Mário Ramão, professor da UNILA, leciona a única disciplina obrigatória de Guarani para alunos não indígenas no Brasil. Foto: Fernanda Yumi/UNOPS

Em meio ao processo de retomada das obras do novo campus da UNILA, projetado por Oscar Niemeyer, um marco simbólico ganhou destaque: a escolha do nome Arandu. Mais do que uma palavra, Arandu carrega em si a força de uma tradição ancestral. Em Guarani, significa sabedoria, e representa o elo profundo entre os povos originários e o projeto integrador da Universidade. 

Em sintonia com o Abril Indígena, mês dedicado à valorização das culturas, línguas e lutas dos povos originários, conversamos com o professor de Letras e Mediação Cultural da UNILA, Mário Ramão Villalva Filho, conhecido também como Karai Ju.

Membro da comunidade Avaguaraní, em Diamante do Oeste, e docente da disciplina de Guarani, única disciplina do Brasil obrigatória para estudantes não indígenas, ele nos conduz por uma reflexão sobre o significado do nome Arandu e a potência simbólica de um campus que nasce com raízes fincadas na memória, na língua e na sabedoria dos povos da região. Confira a entrevista:

Como surgiu a proposta de escolher o nome Arandu para o novo campus? O que esse nome representa e qual o seu significado? 

Arandu, na tradução literal, significa sabedoria ou sábio, mas a língua Guarani é uma língua que aglutina várias palavras ao mesmo tempo para construir um sentido, então Arandu também é composta por duas palavras: “Ara”, que significa tempo, e “Andu”, que significa sentir ou ouvir. Uma explicação importante é que na língua Guarani a palavra ouvir não pode ser separada do sentir. Se você está ouvindo a pessoa, isso gera um sentimento ao mesmo tempo. A gente fala muito no português: ‘’Entra por aqui e sai por ali’’, mas no mundo Guarani você tem que sentir para ter sentido, então chegamos na conclusão de que para você alcançar a sabedoria, você tem que ouvir e sentir ao mesmo tempo. 

Para um campus esse é um termo muito pertinente, certo? Uma vez que é um lugar de ensino e pesquisa.

Exatamente. Hoje, a política da UNILA é de respeitar e ouvir as sabedorias de outros povos originários, porque as pessoas que falam outra língua, que são de outra cultura, também têm coisas a ensinar para a gente. Por exemplo, temos muitos haitianos aqui na UNILA, e nós temos que aprender com eles. Também tenho alunos Tikunas, então sempre peço para que eles me ensinem sobre a sua cultura e compartilhem o seu conhecimento. Paulo Freire sempre falava sobre a importância de aprender na coletividade e sempre respeitar e considerar o conhecimento do outro, e acho que isso é o que Arandu representa: sentir e ouvir o conhecimento e a sabedoria de todas as pessoas. 

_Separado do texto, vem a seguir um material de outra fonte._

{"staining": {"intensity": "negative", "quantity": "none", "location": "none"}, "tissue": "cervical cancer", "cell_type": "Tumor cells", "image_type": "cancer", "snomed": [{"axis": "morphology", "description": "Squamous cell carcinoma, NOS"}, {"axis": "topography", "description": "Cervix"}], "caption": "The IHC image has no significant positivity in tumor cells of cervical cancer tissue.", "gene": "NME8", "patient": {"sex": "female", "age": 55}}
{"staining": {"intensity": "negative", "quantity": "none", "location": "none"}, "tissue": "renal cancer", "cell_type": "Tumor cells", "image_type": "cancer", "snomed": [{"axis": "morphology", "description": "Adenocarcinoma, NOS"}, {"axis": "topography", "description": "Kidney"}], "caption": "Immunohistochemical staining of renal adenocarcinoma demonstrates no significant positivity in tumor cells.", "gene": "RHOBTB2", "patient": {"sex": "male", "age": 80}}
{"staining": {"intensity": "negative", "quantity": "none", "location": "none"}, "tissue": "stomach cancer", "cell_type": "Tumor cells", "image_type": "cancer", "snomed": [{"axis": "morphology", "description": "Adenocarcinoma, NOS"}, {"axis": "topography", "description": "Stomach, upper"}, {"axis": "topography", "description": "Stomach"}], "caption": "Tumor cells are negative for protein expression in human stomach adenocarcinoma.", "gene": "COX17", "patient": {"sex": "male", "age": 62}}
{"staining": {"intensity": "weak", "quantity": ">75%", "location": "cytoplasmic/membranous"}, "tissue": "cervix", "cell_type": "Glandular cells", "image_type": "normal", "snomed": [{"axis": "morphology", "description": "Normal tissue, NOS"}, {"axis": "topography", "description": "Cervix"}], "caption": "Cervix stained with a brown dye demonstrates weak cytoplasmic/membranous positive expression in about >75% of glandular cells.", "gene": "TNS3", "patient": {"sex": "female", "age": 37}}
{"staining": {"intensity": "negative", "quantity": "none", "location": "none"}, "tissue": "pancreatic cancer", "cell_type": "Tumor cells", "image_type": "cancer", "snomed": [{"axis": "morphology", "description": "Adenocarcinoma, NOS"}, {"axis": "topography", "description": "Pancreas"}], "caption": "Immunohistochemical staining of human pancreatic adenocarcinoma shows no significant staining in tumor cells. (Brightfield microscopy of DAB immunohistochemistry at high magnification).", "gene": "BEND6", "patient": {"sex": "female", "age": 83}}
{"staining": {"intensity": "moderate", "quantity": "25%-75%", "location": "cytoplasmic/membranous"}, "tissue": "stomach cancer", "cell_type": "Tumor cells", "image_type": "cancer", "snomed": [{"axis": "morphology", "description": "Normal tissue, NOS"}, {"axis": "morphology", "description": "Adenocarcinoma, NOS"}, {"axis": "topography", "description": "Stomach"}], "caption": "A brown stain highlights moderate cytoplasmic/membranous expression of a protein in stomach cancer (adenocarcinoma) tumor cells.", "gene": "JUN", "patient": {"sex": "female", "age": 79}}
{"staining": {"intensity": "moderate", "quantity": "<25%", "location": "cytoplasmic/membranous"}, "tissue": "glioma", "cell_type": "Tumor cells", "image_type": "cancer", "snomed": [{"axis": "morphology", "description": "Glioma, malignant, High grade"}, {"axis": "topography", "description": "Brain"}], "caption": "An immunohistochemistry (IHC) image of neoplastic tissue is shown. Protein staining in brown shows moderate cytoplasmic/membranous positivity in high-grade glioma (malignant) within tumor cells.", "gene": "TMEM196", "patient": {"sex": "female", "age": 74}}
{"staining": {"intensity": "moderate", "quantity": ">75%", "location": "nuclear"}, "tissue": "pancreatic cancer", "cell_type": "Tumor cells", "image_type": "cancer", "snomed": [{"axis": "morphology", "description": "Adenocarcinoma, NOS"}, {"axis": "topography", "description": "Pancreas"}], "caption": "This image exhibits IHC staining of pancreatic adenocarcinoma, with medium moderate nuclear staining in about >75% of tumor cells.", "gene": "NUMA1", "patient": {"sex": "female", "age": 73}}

Entrevista para a equipe do projeto no Campus Jardim Universitário da UNILA. Foto: Fernanda Yumi/UNOPS

O quão significativo é ter um nome indígena para o novo Campus da UNILA? 

O Guarani é a língua que une os povos da nossa região. Então eu acho que o nome Arandu vem para contribuir principalmente com a internacionalização da UNILA, que é uma universidade brasileira e que fala em português, mas que ao mesmo tempo busca regionalização, e que tem uma relevância para os outros países. Também é uma forma de valorizar o povo daqui. Valorizar o povo Guarani e os povos originários.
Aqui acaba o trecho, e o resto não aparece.